Lopes acredita que a mudança é absolutamente fundamental para o trânsito da cidade, que vem enfrentando o problema há alguns anos: “É fundamental para trânsito em Niterói. Qualquer problema na Ponte dá reflexo até São Francisco, é horrível demais”, finalizou ele.
Em um rápido passeio pelas praias de Niterói, o JB percebeu problemas pelos quais os moradores passam diariamente, e que ajudam a explicar a insatisfação dos niteroienses. Cabines da polícia tanto na praia de Icaraí, na região oceânica, quanto no Ingá, nas proximidades do Museu de Arte Contemporânea (MAC), estavam vazias. As instalações estavam enferrujadas e pareciam sem conservação há um bom tempo. O policiamento na região não foi visto.

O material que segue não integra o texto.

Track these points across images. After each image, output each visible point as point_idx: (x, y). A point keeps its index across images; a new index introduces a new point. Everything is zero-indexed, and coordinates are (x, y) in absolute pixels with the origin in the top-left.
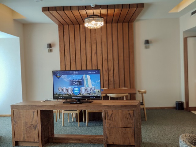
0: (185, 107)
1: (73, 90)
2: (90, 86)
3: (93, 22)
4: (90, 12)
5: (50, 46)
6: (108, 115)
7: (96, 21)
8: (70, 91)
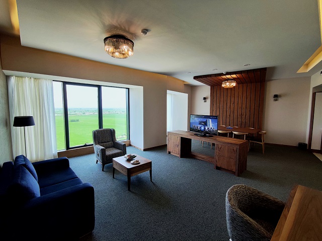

Uma ponte, que originalmente é o caminho de que muitos turistas se utilizam para ir ao MAM, está interditada por falta de conservação. O vergalhão de sustentação e as vigas internas estão à mostra e é visível o estado de corrosão. A solução, porém, passa longe da manutenção: podia ser visto claramente o cimento fresco em cima da obra corroída, com o objetivo de maquiar os problemas.
Respostas
Em nota, a assessoria da prefeitura de Niterói diz que a previsão de inauguração do Mergulhão é novembro. Sobre a questão do trânsito, a prefeitura diz que “destaca-se a construção do BRT TransOceânica, uma obra que vai ligar o Engenho do Mato a Charitas, com a construção do Túnel Charitas-Cafubá, sem cobrança de pedágio, além de ampliação da capacidade da estação de barcas de Charitas, com compra de novas embarcações (conforme já divulgado pelo governo do estado) com capacidade para até dois mil passageiros, entre outras medidas”.
Com relação aos roubos e assaltos em Niterói, a prefeitura afirma que “criou o Gabinete de Gestão Integrada de Segurança (GGIM), criou o Regime Adicional de Serviço (RAS) da Guarda Municipal, renovou o convênio do Programa Estadual de Integração da Segurança (Proeis), anunciou a construção do Centro de Controle Integrado de Monitoramento por Câmeras, e tem buscado cada vez mais novas parcerias com os governos estadual e federal para ajudar a combater o problema da violência. Implantou, ainda, um grande programa de substituição de iluminação pública e poda de árvores na cidade, com vistas a inibir a ação de criminosos. Note-se que o combate a roubos, furtos e à violência, de modo geral, são tarefas constitucionais da polícia, órgãos estaduais e/ou federais”, e que ações de combate direto devem ser tratadas com o governo do Estado.
Procurada, a Secretaria de Segurança não atendeu às ligações do Jornal do Brasil.